Education for success: Considerations for a Liberal Education


For the students in India, 2020 changes everything. It's been a while that the usual formula - entrance examinations, engineering degrees and IT jobs - was looking shaky. But, now, with the economy in a full crisis mode, a new imagination is needed. With the old ways of doing things falling apart, the only safety now is in finding one's own way by being really really good at something.  

But how does one know what she can be really good at? A broad education, which allows intellectual freedom of exploration and synthesis, is hardly offered in India. A society obsessed with safe careers, students specialise early: Most peoples' lives are spoken for when they reached secondary school and they start taking special coaching classes with an eye on the profession. The community, the family and the parents decide what the student would do in life: There is very little choice, very little experimentation, to be allowed in a decision that one has to live with all her life.

However, this predetermination is only part of the problem. The bigger problem is that the system of education in India privileges only one type of ability - analytical! The whole education system, at all levels, is focused on a person's ability to apply knowledge to solve predefined problems. The creative and the practical abilities of a person are completely ignored within the formal system of education. It is not just that one doesn't get to know what one could be good at, if they are creatively or practically inclined, they are classed as failures.

In a society such as India's, where the caste system of the old has been combined with a middle class 'meritocracy', this is an enormous waste of human potential. Only equipped to provide answers to other people's questions, an Indian student is predestined to the obscurity of the back-office. This may have worked in the 1990s and India was a major beneficiary of globalisation. But those glory days of offshoring is really and truly over. The twin forces of political pressure and automation of the workfloor (which reduces labour costs as a proportion of total costs and make smaller near-shore production facilities viable) has put globalisation on the reverse gear. With this reconfiguration, the whole model of Indian education - narrow and early focus on technical skills, privilege for analytical abilities and the aspirations to be 'mediocre and safe' - has become obsolete.

Enter Liberal Education: A new model of undergraduate education that will allow the intellectual freedom and exploration, combine opportunities for realisation of one's learning potential and cultivate the students' ability to ask the questions (as well as of finding answers). Indeed, the term is much abused. A foreign model, Liberal Education has been used to mean - in some cases - an American-style education, that will help the students seek admission in US colleges. Also, the colonial heritage meant that the Liberal Education is taken to be an overtly literary education, which privileges English literature above all else. At the same time, liberal education has come to mean, in some quarters at least, a traditional education, one that would look back rather than looking forward and the Indian students will live with the Gurus studying Sanskrit and other traditional texts. A model for Liberal Education fit for 21st century India remains as yet undefined.

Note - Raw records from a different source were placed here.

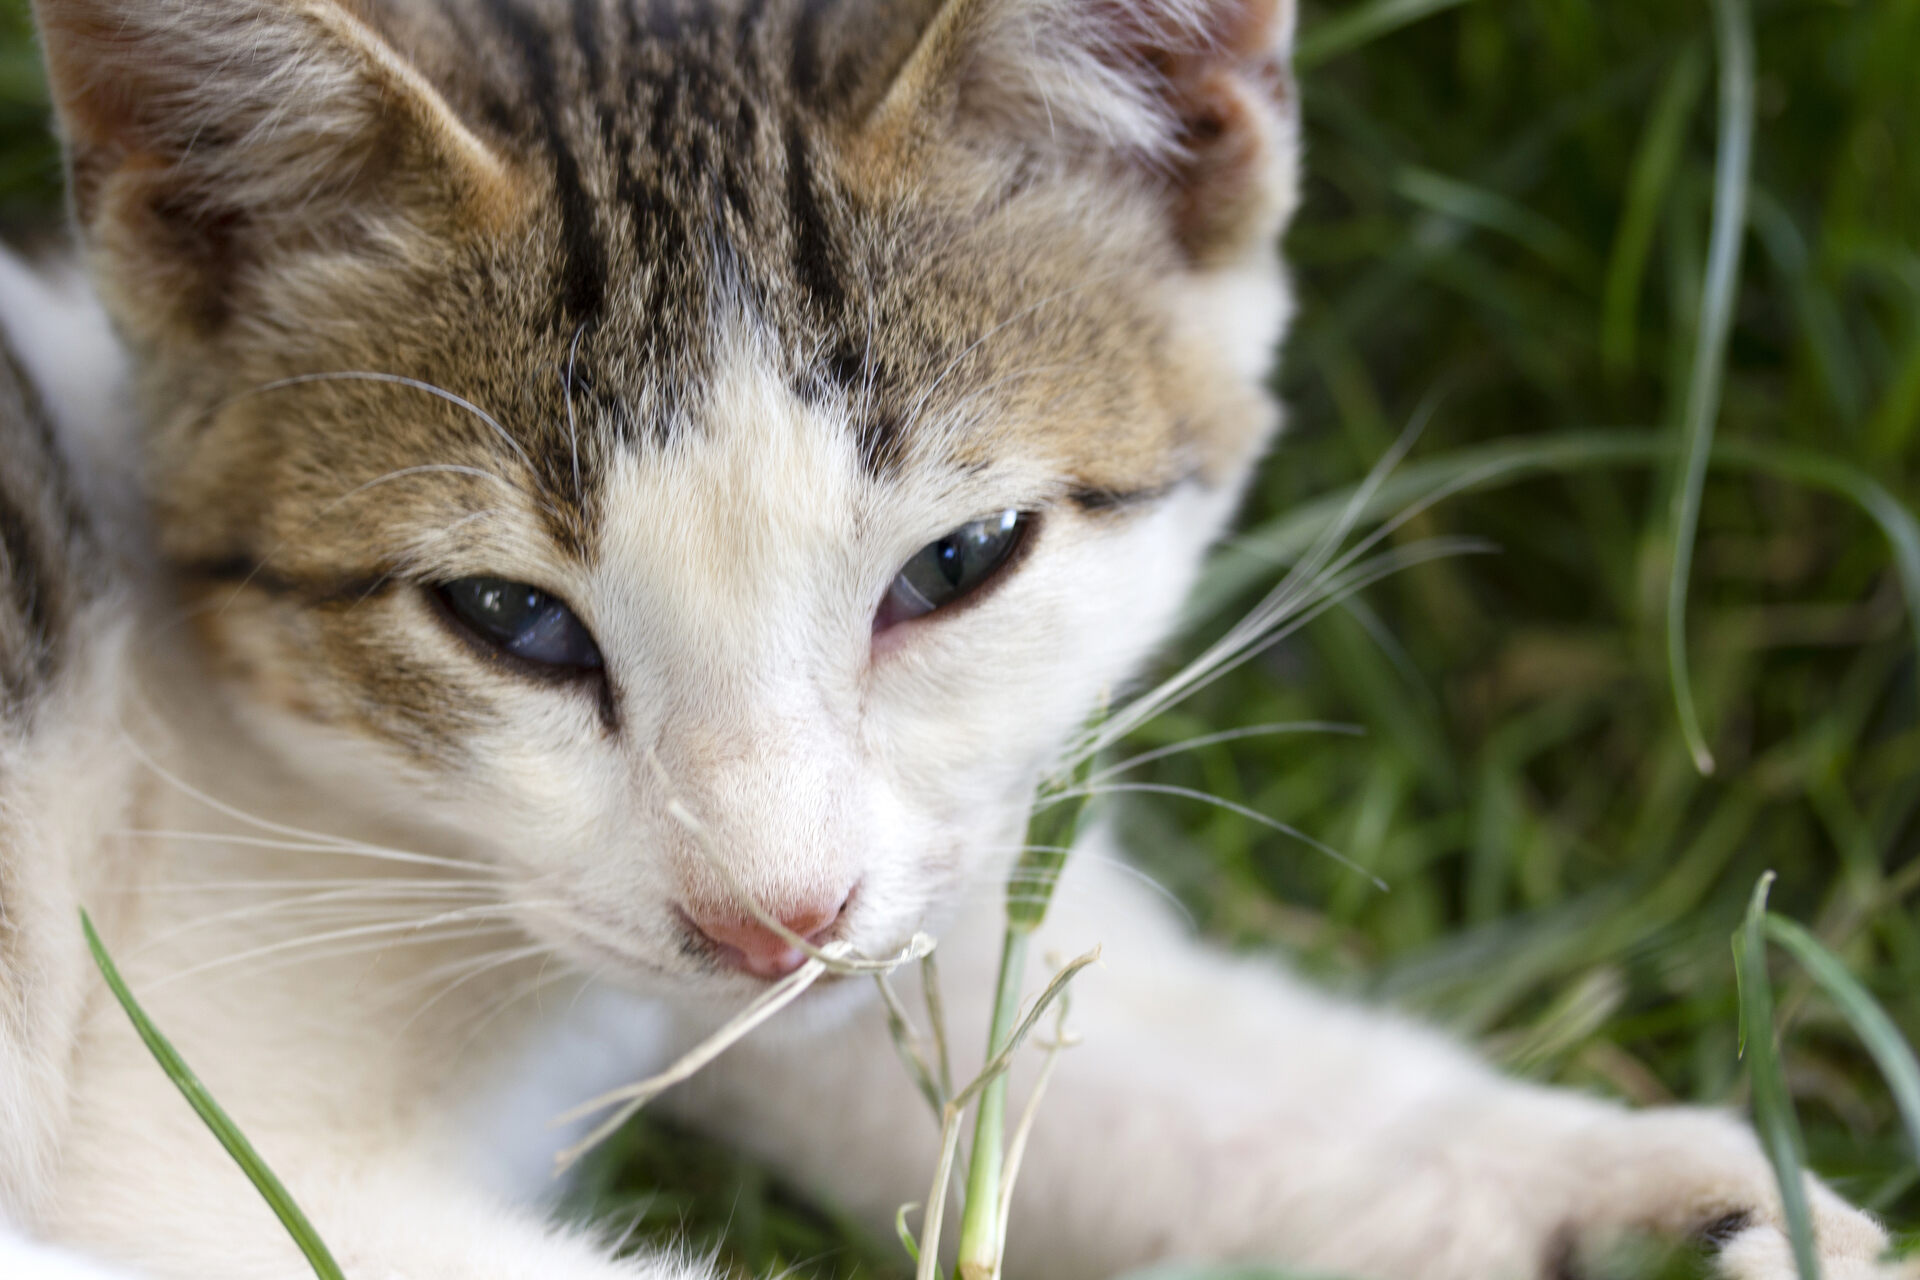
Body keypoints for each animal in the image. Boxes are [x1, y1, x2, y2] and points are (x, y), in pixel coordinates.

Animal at [0, 0, 1904, 1274]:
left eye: (963, 563)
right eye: (508, 618)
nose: (769, 921)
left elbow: (1082, 1070)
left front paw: (1655, 1202)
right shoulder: (190, 1163)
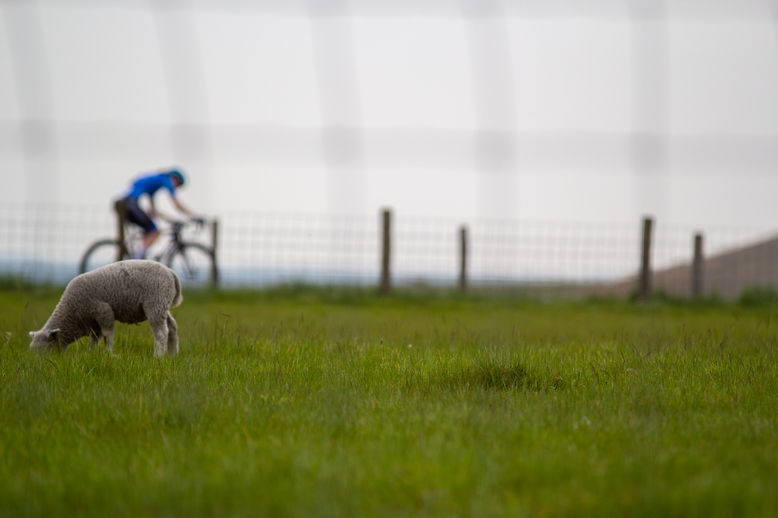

But the need for it is clear and component parts of it are clearly identifiable: That we are having this discussion is the first step in creating such a model. As the globalisation recedes and intelligent machines take over process jobs that Indian workers were so good at doing, Indian students will now need an education that helps them to deal with uncertainty, take control of their own lives and to shape and to lead their own futures. This education needs to give them freedom to explore and develop not only their analytic, but also the creative and practical abilities. It needs to end the colonial dichotomy of style and substance (best expressed by 19th century Chinese official Zhang Zhidong: 'Chinese learning for substance; Western learning for practical application'). With this education, Indian students will neither feel inferior (so as to embrace an anglicized identity wholesale) not be defensive (so to reject all things foreign). India's great hope of a demographic dividend crucially depends on the realisation of such a model.